▶ Consigne de travail:
Transcrivez mot pour mot le texte sur le déluge de la Toussaint 1993 en Corse, soit tout ce qui va de « Les quantités de » jusqu'à « l’Île de Beauté. » inclus.

Toussaint 1993

"Déluge" sur la Corse


Les quantités de pluie mesurées lors de cet événement sont les plus fortes enregistrées en Corse. Les conséquences ont été désastreuses sur l’Île de Beauté.

1993_10_31

Gros titre de Corse Matin (Cliquez pour voir d’autres coupures de presse)

Nombreuses victimes, terres agricoles et beaucoup d’équipements dévastés : aéroports, lignes ferroviaires, ponts, téléphone, réseau EDF, alimentation en eau … : les conséquences de cet épisode sont lourdes.


Voir un clip vidéo de l’événement sur le site de l’INA (Institut National de l’Audiovisuel)

▶ Extraits des données:
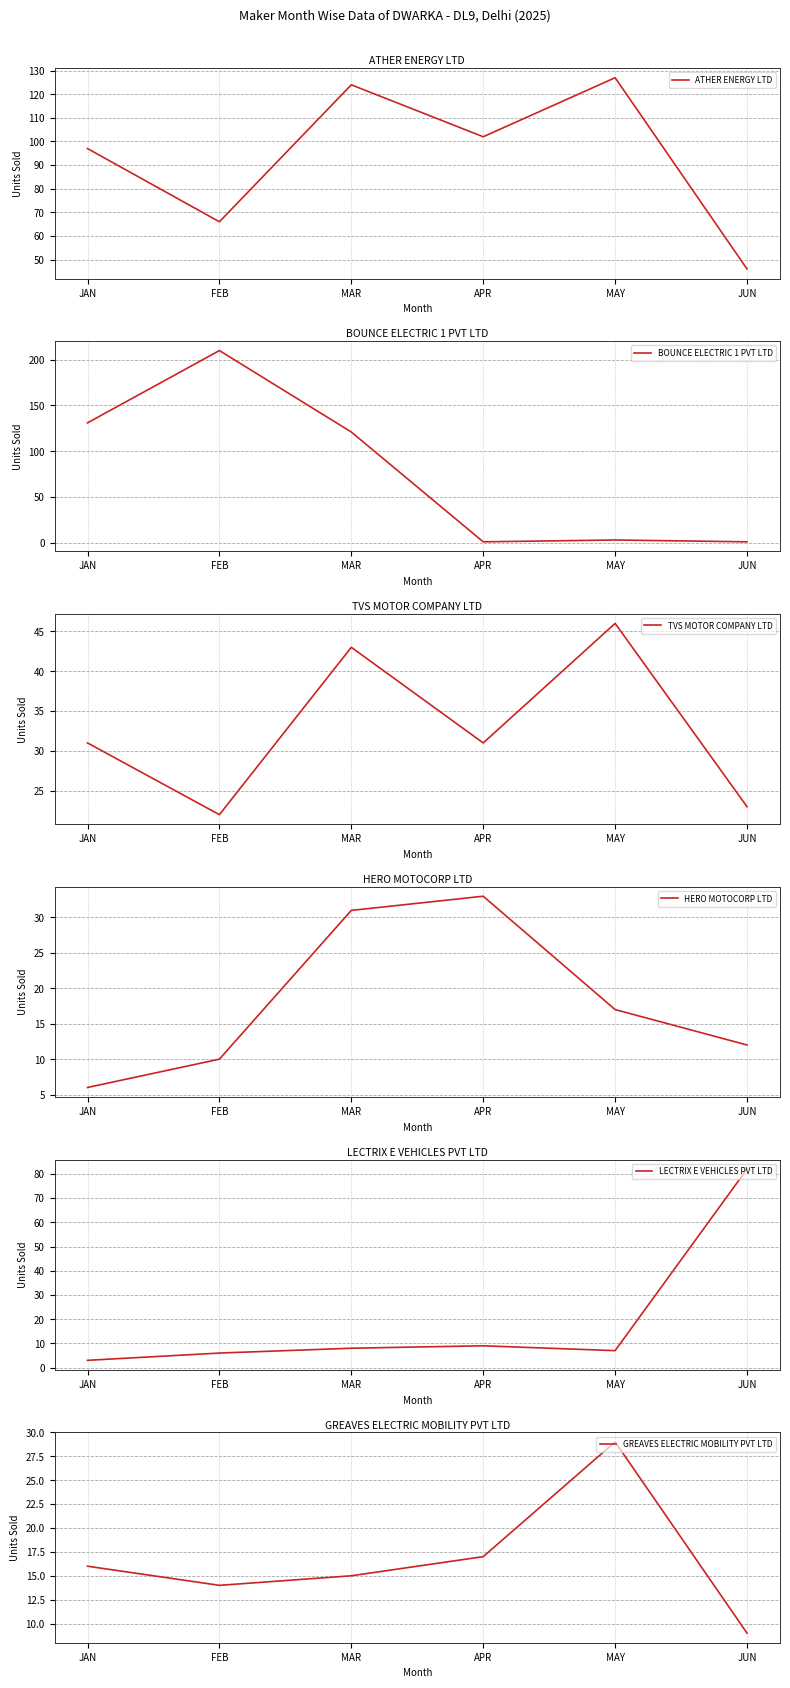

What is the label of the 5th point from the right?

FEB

* * *

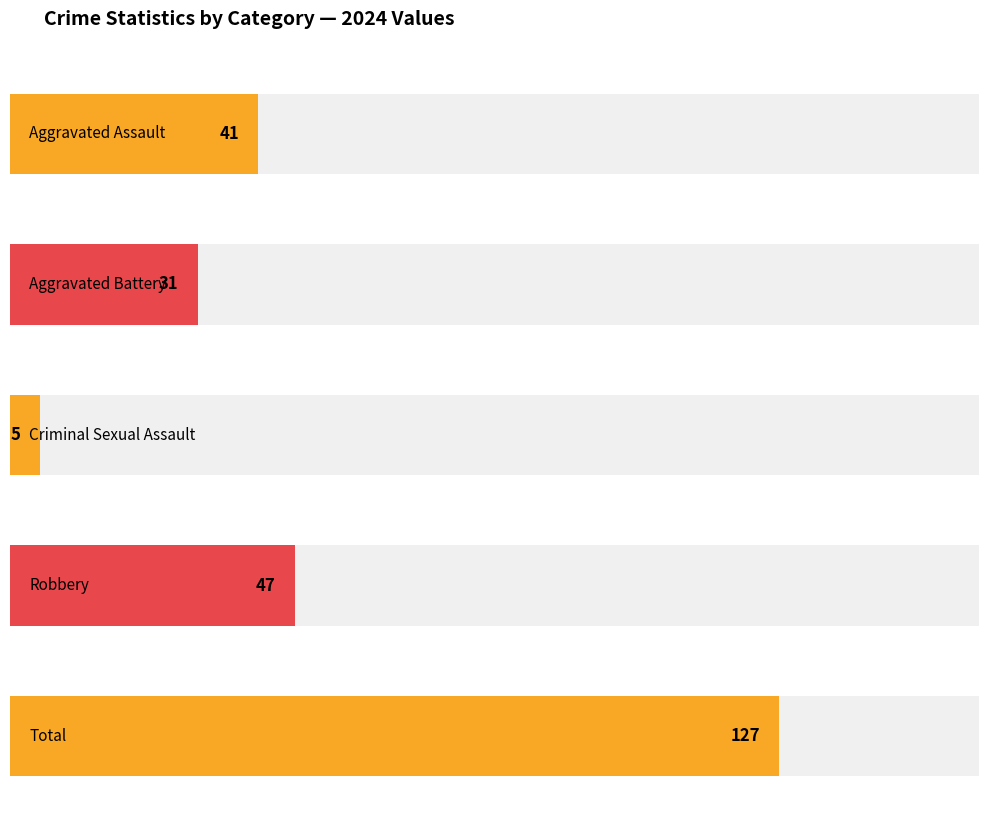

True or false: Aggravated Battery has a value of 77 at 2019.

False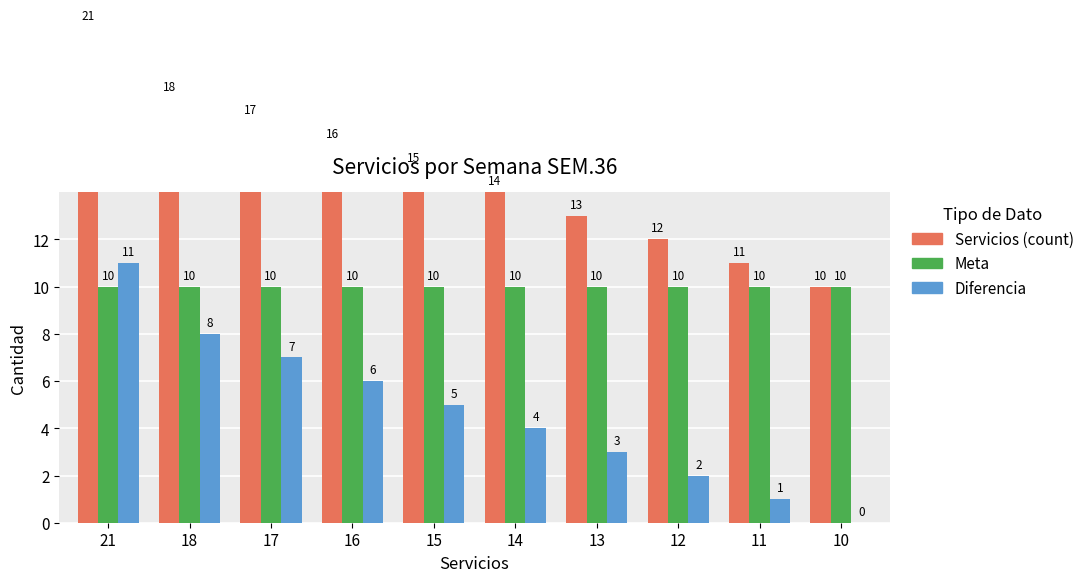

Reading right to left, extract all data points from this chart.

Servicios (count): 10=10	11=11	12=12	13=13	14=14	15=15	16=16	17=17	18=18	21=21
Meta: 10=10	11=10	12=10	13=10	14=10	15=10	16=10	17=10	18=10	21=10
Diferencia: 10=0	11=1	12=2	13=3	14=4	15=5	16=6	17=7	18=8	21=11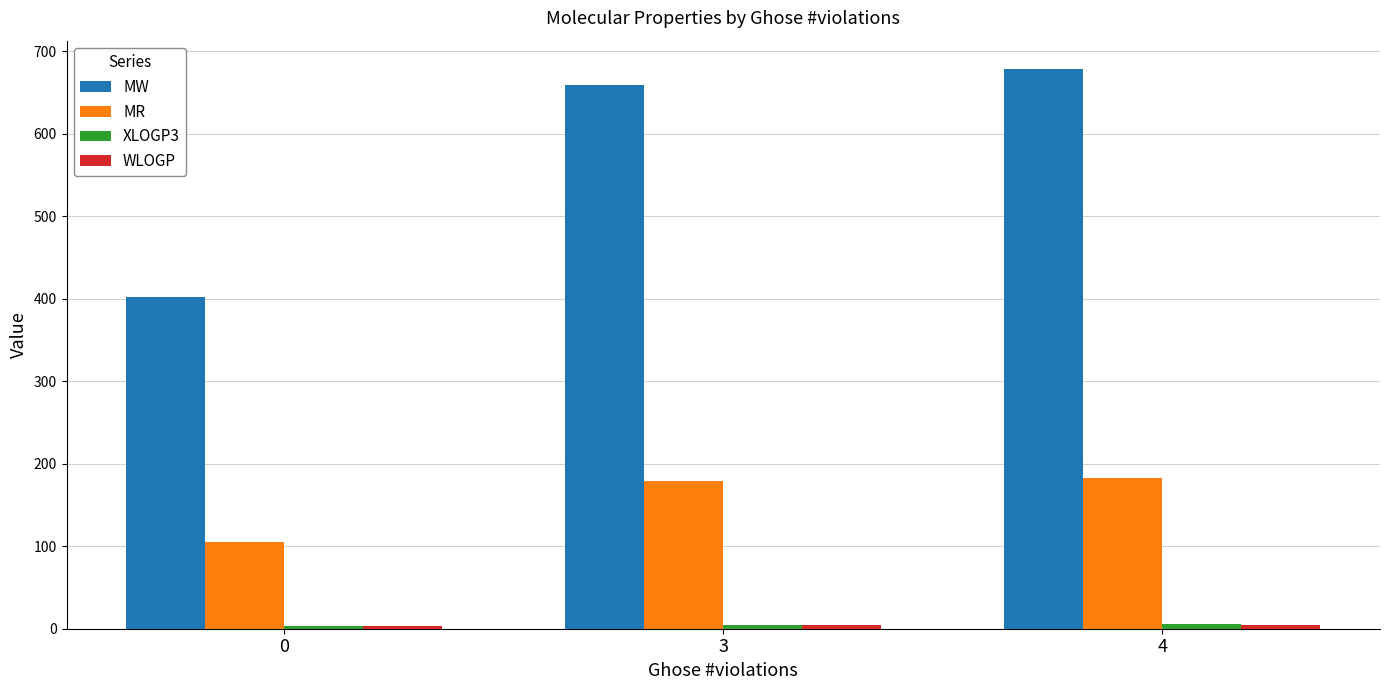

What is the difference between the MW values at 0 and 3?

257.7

--

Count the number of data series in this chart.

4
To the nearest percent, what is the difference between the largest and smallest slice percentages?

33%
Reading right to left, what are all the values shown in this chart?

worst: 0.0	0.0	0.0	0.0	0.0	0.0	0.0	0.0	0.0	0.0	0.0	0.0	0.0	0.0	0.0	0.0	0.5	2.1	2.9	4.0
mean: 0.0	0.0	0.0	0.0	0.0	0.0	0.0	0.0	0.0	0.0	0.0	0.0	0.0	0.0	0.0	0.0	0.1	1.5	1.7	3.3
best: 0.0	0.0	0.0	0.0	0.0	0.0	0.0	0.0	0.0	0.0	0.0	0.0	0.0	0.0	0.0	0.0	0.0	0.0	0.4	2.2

▶ Corrigé proposé:
Les quantités de pluie mesurées lors de cet événement sont les plus fortes enregistrées en Corse. Les conséquences ont été désastreuses sur l’Île de Beauté.